- [Task description] State, as a single number, how many lines in the data below contain "Crafty".

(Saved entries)

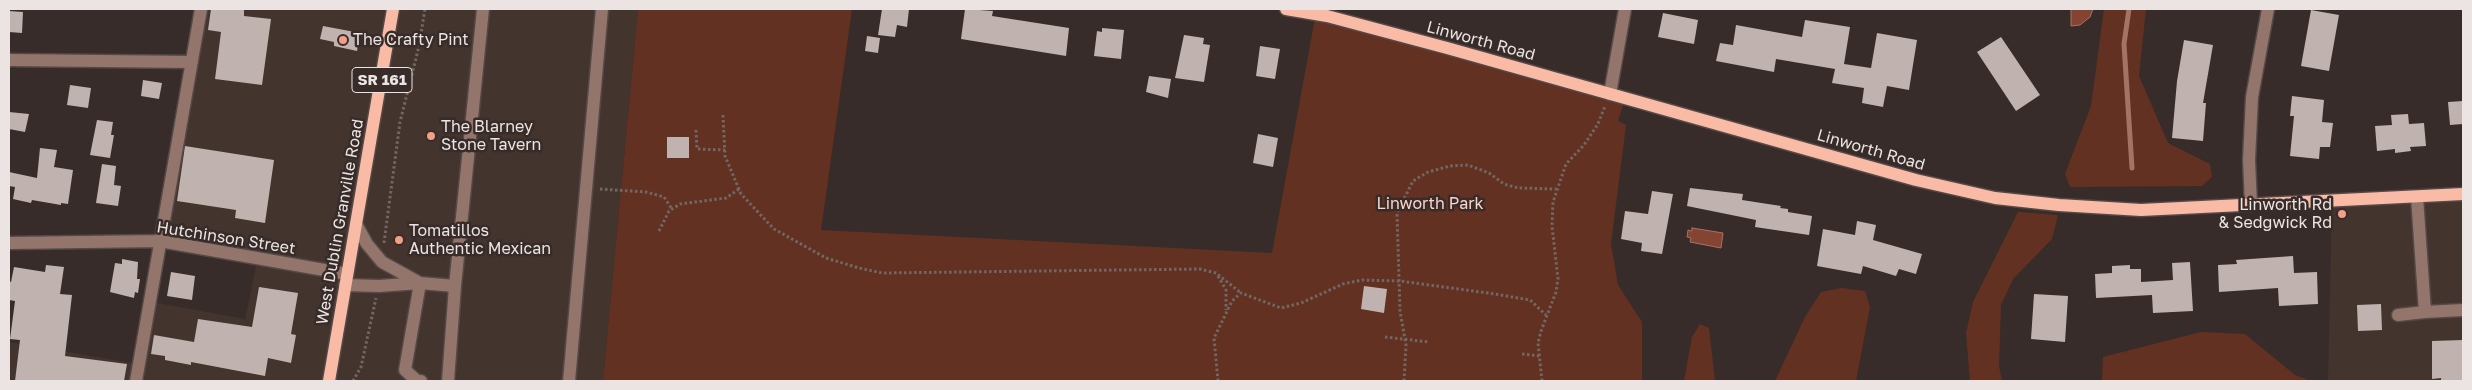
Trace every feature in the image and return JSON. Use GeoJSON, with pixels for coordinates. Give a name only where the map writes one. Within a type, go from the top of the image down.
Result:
{"type":"FeatureCollection","features":[{"type":"Feature","properties":{"kind":"main road","name":"West Dublin Granville Road"},"geometry":{"type":"LineString","coordinates":[[328,381],[394,9]]}},
{"type":"Feature","properties":{"kind":"main road","name":"Linworth Road"},"geometry":{"type":"LineString","coordinates":[[1286,9],[1316,11],[1916,180],[1995,198],[2059,206],[2141,210],[2417,198],[2463,194]]}},
{"type":"Feature","properties":{"kind":"street"},"geometry":{"type":"LineString","coordinates":[[136,381],[201,9]]}},
{"type":"Feature","properties":{"kind":"street"},"geometry":{"type":"LineString","coordinates":[[448,381],[455,286],[483,9]]}},
{"type":"Feature","properties":{"kind":"street"},"geometry":{"type":"LineString","coordinates":[[569,381],[602,9]]}},
{"type":"Feature","properties":{"kind":"street"},"geometry":{"type":"LineString","coordinates":[[1610,94],[1625,9]]}},
{"type":"Feature","properties":{"kind":"street"},"geometry":{"type":"LineString","coordinates":[[2251,205],[2249,160],[2252,97],[2268,9]]}},
{"type":"Feature","properties":{"kind":"street"},"geometry":{"type":"LineString","coordinates":[[9,60],[192,62]]}},
{"type":"Feature","properties":{"kind":"street"},"geometry":{"type":"LineString","coordinates":[[2417,198],[2425,312]]}},
{"type":"Feature","properties":{"kind":"street"},"geometry":{"type":"LineString","coordinates":[[356,224],[367,244],[382,262],[420,283],[406,370],[417,381],[421,381]]}},
{"type":"Feature","properties":{"kind":"street","name":"Hutchinson Street"},"geometry":{"type":"LineString","coordinates":[[9,243],[160,241],[378,286],[420,283],[455,286]]}},
{"type":"Feature","properties":{"kind":"street"},"geometry":{"type":"LineString","coordinates":[[2398,315],[2463,310]]}},
{"type":"Feature","properties":{"kind":"path"},"geometry":{"type":"LineString","coordinates":[[382,262],[400,122],[419,46],[425,9]]}},
{"type":"Feature","properties":{"kind":"path"},"geometry":{"type":"LineString","coordinates":[[1542,381],[1538,343],[1556,292],[1558,279],[1552,226],[1553,202],[1556,189],[1566,164],[1584,145],[1598,124],[1610,94]]}},
{"type":"Feature","properties":{"kind":"path"},"geometry":{"type":"LineString","coordinates":[[723,115],[725,150],[739,189],[757,212],[774,229],[826,258],[859,268],[882,273],[1200,269],[1216,273],[1242,293],[1281,308],[1301,303],[1343,284],[1362,280],[1400,282],[1530,300],[1546,316]]}},
{"type":"Feature","properties":{"kind":"path"},"geometry":{"type":"LineString","coordinates":[[696,130],[697,149],[725,150]]}},
{"type":"Feature","properties":{"kind":"path"},"geometry":{"type":"LineString","coordinates":[[1404,381],[1405,339],[1400,311],[1396,213],[1413,181],[1428,172],[1450,166],[1468,165],[1489,173],[1504,184],[1518,188],[1556,189]]}},
{"type":"Feature","properties":{"kind":"path"},"geometry":{"type":"LineString","coordinates":[[586,188],[646,192],[664,197],[672,209]]}},
{"type":"Feature","properties":{"kind":"path"},"geometry":{"type":"LineString","coordinates":[[659,231],[669,211],[680,204],[726,198],[739,189]]}},
{"type":"Feature","properties":{"kind":"path"},"geometry":{"type":"LineString","coordinates":[[1216,273],[1226,290],[1226,310]]}},
{"type":"Feature","properties":{"kind":"path"},"geometry":{"type":"LineString","coordinates":[[353,381],[361,367],[378,286]]}},
{"type":"Feature","properties":{"kind":"path"},"geometry":{"type":"LineString","coordinates":[[1218,381],[1214,338],[1226,310],[1232,301],[1242,293]]}},
{"type":"Feature","properties":{"kind":"path"},"geometry":{"type":"LineString","coordinates":[[1385,338],[1429,342]]}},
{"type":"Feature","properties":{"kind":"path"},"geometry":{"type":"LineString","coordinates":[[1522,354],[1540,356]]}},
{"type":"Feature","properties":{"kind":"shaded area"},"geometry":{"type":"Polygon","coordinates":[[[202,9],[638,9],[603,381],[9,381],[9,342],[138,364],[147,301],[245,319],[258,257],[159,240],[202,9]]]}},
{"type":"Feature","properties":{"kind":"shaded area"},"geometry":{"type":"Polygon","coordinates":[[[2071,9],[2093,9],[2090,17],[2080,25],[2071,26],[2071,9]]]}},
{"type":"Feature","properties":{"kind":"shaded area"},"geometry":{"type":"Polygon","coordinates":[[[2463,192],[2463,381],[2328,381],[2332,202],[2463,192]]]}},
{"type":"Feature","properties":{"kind":"shaded area"},"geometry":{"type":"Polygon","coordinates":[[[1692,228],[1723,233],[1721,248],[1690,242],[1691,238],[1687,237],[1688,230],[1692,231],[1692,228]]]}},
{"type":"Feature","properties":{"kind":"green space","name":"Linworth Park"},"geometry":{"type":"Polygon","coordinates":[[[638,9],[852,9],[821,230],[1272,253],[1315,18],[1623,105],[1618,121],[1626,125],[1611,244],[1618,285],[1642,322],[1642,381],[603,381],[638,9]]]}},
{"type":"Feature","properties":{"kind":"green space"},"geometry":{"type":"Polygon","coordinates":[[[2104,9],[2146,9],[2139,76],[2168,143],[2210,164],[2212,177],[2202,186],[2070,187],[2065,174],[2091,106],[2104,9]]]}},
{"type":"Feature","properties":{"kind":"green space"},"geometry":{"type":"Polygon","coordinates":[[[2018,212],[2058,215],[2052,239],[2013,279],[2001,305],[1999,366],[2002,381],[1970,381],[1966,333],[1973,302],[2018,212]]]}},
{"type":"Feature","properties":{"kind":"green space"},"geometry":{"type":"Polygon","coordinates":[[[1841,288],[1865,291],[1870,307],[1856,381],[1775,381],[1805,317],[1821,292],[1841,288]]]}},
{"type":"Feature","properties":{"kind":"green space"},"geometry":{"type":"Polygon","coordinates":[[[1700,324],[1709,328],[1715,381],[1684,381],[1692,337],[1700,324]]]}},
{"type":"Feature","properties":{"kind":"green space"},"geometry":{"type":"Polygon","coordinates":[[[2201,332],[2245,334],[2295,375],[2311,381],[2102,381],[2103,357],[2201,332]]]}},
{"type":"Feature","properties":{"kind":"building"},"geometry":{"type":"Polygon","coordinates":[[[211,9],[244,10],[244,16],[271,19],[262,85],[215,79],[221,32],[208,30],[211,9]]]}},
{"type":"Feature","properties":{"kind":"building"},"geometry":{"type":"Polygon","coordinates":[[[882,9],[909,9],[907,27],[897,25],[895,37],[878,35],[882,9]]]}},
{"type":"Feature","properties":{"kind":"building"},"geometry":{"type":"Polygon","coordinates":[[[965,9],[993,11],[992,16],[1069,28],[1066,56],[961,39],[965,9]]]}},
{"type":"Feature","properties":{"kind":"building"},"geometry":{"type":"Polygon","coordinates":[[[2311,10],[2339,15],[2329,71],[2301,66],[2311,10]]]}},
{"type":"Feature","properties":{"kind":"building"},"geometry":{"type":"Polygon","coordinates":[[[9,11],[23,12],[22,33],[9,32],[9,11]]]}},
{"type":"Feature","properties":{"kind":"building"},"geometry":{"type":"Polygon","coordinates":[[[1663,13],[1698,20],[1694,44],[1658,37],[1663,13]]]}},
{"type":"Feature","properties":{"kind":"building"},"geometry":{"type":"Polygon","coordinates":[[[1805,20],[1850,27],[1844,64],[1871,68],[1877,33],[1917,40],[1909,90],[1887,86],[1883,107],[1862,103],[1864,88],[1832,83],[1835,69],[1776,59],[1774,72],[1716,61],[1720,43],[1733,45],[1736,25],[1802,37],[1805,20]]]}},
{"type":"Feature","properties":{"kind":"building","name":"The Crafty Pint"},"geometry":{"type":"Polygon","coordinates":[[[323,26],[360,33],[357,51],[334,46],[334,42],[320,39],[323,26]]]}},
{"type":"Feature","properties":{"kind":"building"},"geometry":{"type":"Polygon","coordinates":[[[1102,28],[1124,30],[1121,59],[1094,56],[1097,31],[1102,32],[1102,28]]]}},
{"type":"Feature","properties":{"kind":"building"},"geometry":{"type":"Polygon","coordinates":[[[1184,35],[1204,38],[1203,44],[1210,45],[1204,82],[1175,78],[1184,35]]]}},
{"type":"Feature","properties":{"kind":"building"},"geometry":{"type":"Polygon","coordinates":[[[867,36],[880,38],[878,53],[865,51],[867,36]]]}},
{"type":"Feature","properties":{"kind":"building"},"geometry":{"type":"Polygon","coordinates":[[[2001,37],[2040,95],[2016,111],[1977,52],[2001,37]]]}},
{"type":"Feature","properties":{"kind":"building"},"geometry":{"type":"Polygon","coordinates":[[[2184,40],[2213,45],[2203,103],[2206,103],[2203,141],[2172,138],[2177,81],[2184,40]]]}},
{"type":"Feature","properties":{"kind":"building"},"geometry":{"type":"Polygon","coordinates":[[[1260,46],[1280,49],[1275,79],[1256,76],[1260,46]]]}},
{"type":"Feature","properties":{"kind":"building"},"geometry":{"type":"Polygon","coordinates":[[[1149,76],[1171,79],[1168,98],[1146,92],[1149,76]]]}},
{"type":"Feature","properties":{"kind":"building"},"geometry":{"type":"Polygon","coordinates":[[[143,80],[162,83],[159,99],[141,96],[143,80]]]}},
{"type":"Feature","properties":{"kind":"building"},"geometry":{"type":"Polygon","coordinates":[[[70,85],[91,88],[88,108],[67,105],[70,85]]]}},
{"type":"Feature","properties":{"kind":"building"},"geometry":{"type":"Polygon","coordinates":[[[2292,96],[2324,100],[2322,122],[2333,123],[2330,147],[2320,147],[2319,159],[2290,156],[2294,116],[2290,116],[2292,96]]]}},
{"type":"Feature","properties":{"kind":"building"},"geometry":{"type":"Polygon","coordinates":[[[2463,101],[2463,124],[2450,125],[2448,102],[2463,101]]]}},
{"type":"Feature","properties":{"kind":"building"},"geometry":{"type":"Polygon","coordinates":[[[9,112],[29,114],[25,132],[9,129],[9,112]]]}},
{"type":"Feature","properties":{"kind":"building"},"geometry":{"type":"Polygon","coordinates":[[[2408,114],[2409,124],[2424,123],[2426,146],[2410,147],[2411,151],[2395,153],[2395,149],[2377,151],[2375,126],[2392,125],[2391,115],[2408,114]]]}},
{"type":"Feature","properties":{"kind":"building"},"geometry":{"type":"Polygon","coordinates":[[[97,120],[113,122],[111,135],[114,135],[110,158],[90,155],[97,120]]]}},
{"type":"Feature","properties":{"kind":"building"},"geometry":{"type":"Polygon","coordinates":[[[1258,134],[1278,138],[1273,167],[1253,163],[1258,134]]]}},
{"type":"Feature","properties":{"kind":"building"},"geometry":{"type":"Polygon","coordinates":[[[667,137],[689,137],[689,158],[667,158],[667,137]]]}},
{"type":"Feature","properties":{"kind":"building"},"geometry":{"type":"Polygon","coordinates":[[[185,146],[274,160],[265,223],[235,218],[236,210],[177,201],[185,146]]]}},
{"type":"Feature","properties":{"kind":"building"},"geometry":{"type":"Polygon","coordinates":[[[40,148],[57,150],[54,167],[73,170],[68,204],[61,203],[61,205],[32,200],[31,203],[13,199],[15,187],[9,186],[9,172],[37,178],[40,148]]]}},
{"type":"Feature","properties":{"kind":"building"},"geometry":{"type":"Polygon","coordinates":[[[102,164],[116,166],[114,185],[121,186],[118,206],[96,203],[102,164]]]}},
{"type":"Feature","properties":{"kind":"building"},"geometry":{"type":"Polygon","coordinates":[[[1690,188],[1743,194],[1742,200],[1781,206],[1780,208],[1788,209],[1788,212],[1812,216],[1809,235],[1755,227],[1756,220],[1687,206],[1690,188]]]}},
{"type":"Feature","properties":{"kind":"building"},"geometry":{"type":"Polygon","coordinates":[[[1652,191],[1673,194],[1662,254],[1641,251],[1642,243],[1621,239],[1625,211],[1648,214],[1652,191]]]}},
{"type":"Feature","properties":{"kind":"building"},"geometry":{"type":"Polygon","coordinates":[[[1857,221],[1876,225],[1873,240],[1922,254],[1916,274],[1899,269],[1896,276],[1863,266],[1861,274],[1817,266],[1823,229],[1855,235],[1857,221]]]}},
{"type":"Feature","properties":{"kind":"building"},"geometry":{"type":"Polygon","coordinates":[[[2293,256],[2294,273],[2317,272],[2318,304],[2279,306],[2278,288],[2219,292],[2218,265],[2237,264],[2236,260],[2293,256]]]}},
{"type":"Feature","properties":{"kind":"building"},"geometry":{"type":"Polygon","coordinates":[[[122,259],[138,262],[137,279],[140,279],[138,293],[135,292],[134,298],[110,292],[115,263],[122,264],[122,259]]]}},
{"type":"Feature","properties":{"kind":"building"},"geometry":{"type":"Polygon","coordinates":[[[2190,262],[2193,311],[2153,313],[2152,295],[2096,298],[2095,274],[2112,273],[2112,266],[2130,265],[2130,269],[2141,269],[2141,282],[2173,280],[2172,263],[2190,262]]]}},
{"type":"Feature","properties":{"kind":"building"},"geometry":{"type":"Polygon","coordinates":[[[46,265],[64,267],[60,294],[72,295],[65,356],[127,364],[124,381],[15,381],[20,340],[10,339],[15,301],[9,300],[9,281],[11,282],[14,267],[45,272],[46,265]]]}},
{"type":"Feature","properties":{"kind":"building"},"geometry":{"type":"Polygon","coordinates":[[[171,272],[195,276],[192,300],[167,296],[171,272]]]}},
{"type":"Feature","properties":{"kind":"building"},"geometry":{"type":"Polygon","coordinates":[[[1364,286],[1387,289],[1384,313],[1361,309],[1364,286]]]}},
{"type":"Feature","properties":{"kind":"building"},"geometry":{"type":"Polygon","coordinates":[[[259,287],[298,293],[291,334],[296,335],[291,363],[268,358],[265,376],[191,362],[191,365],[165,360],[165,356],[151,354],[154,335],[194,342],[198,319],[252,327],[259,287]]]}},
{"type":"Feature","properties":{"kind":"building"},"geometry":{"type":"Polygon","coordinates":[[[2034,294],[2068,296],[2065,342],[2031,339],[2034,294]]]}},
{"type":"Feature","properties":{"kind":"building"},"geometry":{"type":"Polygon","coordinates":[[[2381,304],[2382,330],[2358,331],[2357,305],[2381,304]]]}},
{"type":"Feature","properties":{"kind":"building"},"geometry":{"type":"Polygon","coordinates":[[[2463,340],[2463,381],[2441,381],[2441,378],[2432,379],[2432,341],[2463,340]]]}},
{"type":"Feature","properties":{"kind":"waterway"},"geometry":{"type":"LineString","coordinates":[[2129,9],[2124,44],[2132,168]]}},
{"type":"Feature","properties":{"kind":"place","name":"The Crafty Pint"},"geometry":{"type":"Point","coordinates":[343,40]}},
{"type":"Feature","properties":{"kind":"place","name":"The Blarney Stone Tavern"},"geometry":{"type":"Point","coordinates":[431,136]}},
{"type":"Feature","properties":{"kind":"place","name":"Linworth Rd & Sedgwick Rd"},"geometry":{"type":"Point","coordinates":[2342,214]}},
{"type":"Feature","properties":{"kind":"place","name":"Tomatillos Authentic Mexican"},"geometry":{"type":"Point","coordinates":[399,240]}}]}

- [The answer] 2